Building an 8-layer agentic delegation system: orchestration, routing, and cost discipline across a multi-LLM stack

The problem this solves

Running multiple AI models across multiple providers without a routing framework produces predictable outcomes: premium model tokens burned on low-value tasks, no separation between the agent doing the work and the agent checking it, no cost discipline, no status tracking between agents, and no systematic handoff protocol.

This framework solves all of it.

The 8-layer hierarchy

Each layer has a defined ownership scope, specific inputs, and specific outputs. Nothing crosses layers informally.

Layer 0 — Principal. Human decision owner. All escalations terminate here.

Layer 1 — Executive Orchestrators. Set goals, define scope, assign workflows, approve escalations, accept final output on high-stakes tasks.

Layer 2 — Delegation Managers / Routers. Choose model and service. Decide cheapest viable route vs premium strategist. Choose Witsy vs Ollama vs paid API. Enforce cost and latency rules.

Layer 3 — Researchers / Extractors. Pull source data. Scrape or retrieve task inputs. Normalize into structured payloads for downstream layers.

Layer 4 — Scorers / Classifiers. First-pass issue scoring, clustering, categorization, priority assignment, evidence labeling.

Layer 5 — Writers / Generators. Create drafts. Produce reports. Generate structured outputs.

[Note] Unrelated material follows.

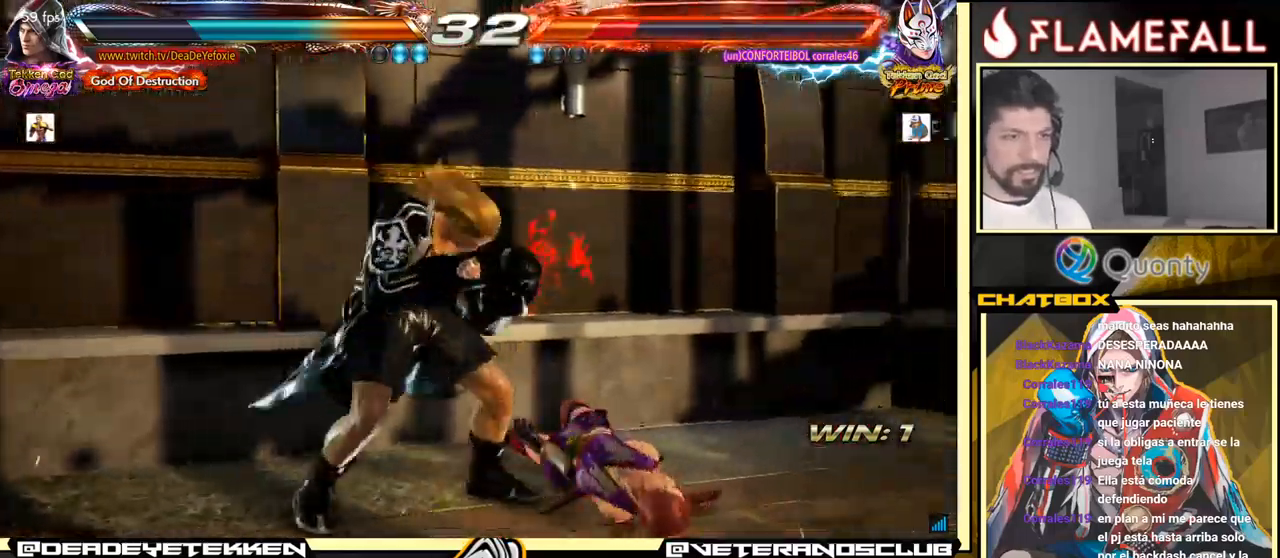
{"buttons": [], "left_stick": "right", "events": [[67, "Y", "down"], [100, "A", "up"], [133, "left_stick", "down-right"], [183, "Y", "up"], [250, "Y", "down"], [350, "Y", "up"], [467, "left_stick", "right"]]}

Layer 6 — Critics / QA. Challenge the draft. Verify fit against requirements. The critic is always a separate model from the writer — never self-review.

Layer 7 — Publishers / Executors. Save files. Update dashboards. Push outputs to storage. Hand off to implementation channels.

Layer 8 — Monitors / Reporters. Track status. Normalize metrics. Maintain workflow state.

Free-first routing logic

The default execution rule: use the cheapest viable route. Escalate to paid or premium models only when the task genuinely requires it.

Task type	Default route	Escalate when
Bulk extraction	Cheapest reliable worker	Extraction quality weak
Classification/scoring	Cheap structured worker	Ambiguity high
Strategic brief	Premium strategist	High-stakes scope
Draft writing	Strong generator	Quality weak
QA/critique	Separate critic model	Risk high
Local/private drafting	Ollama peer¹	Quality insufficient

The Witsy substrate

Witsy (local service, port 8090) functions as the primary delegation hub — routing tasks across an engine inventory spanning OpenRouter, Mistral, Google Gemini, Groq, Cerebras, OpenAI, Anthropic, DeepSeek, xAI, and Ollama.²

Ollama operates as a peer local inference layer, not a subordinate Witsy dependency.¹ Recommended use cases: local low-cost summarization, quick reasoning or coding helpers, preprocessing, private draft generation, and overflow work when central routes are constrained.

Inbox/outbox protocol

Cross-agent handoff uses a structured message schema with defined status states:

{
  "task_id": "uuid-or-timestamp",
  "agent_from": "source-agent",
  "agent_to": "target-agent",
  "instruction": "detailed task",
  "model": "preferred-model",
  "timeout_sec": 180,
  "priority": "normal"
}

Status states: received → running → complete → error → escalation needed.

7 workflow types

Each workflow is a defined chain from orchestrator to publisher — templates, not ad hoc decisions.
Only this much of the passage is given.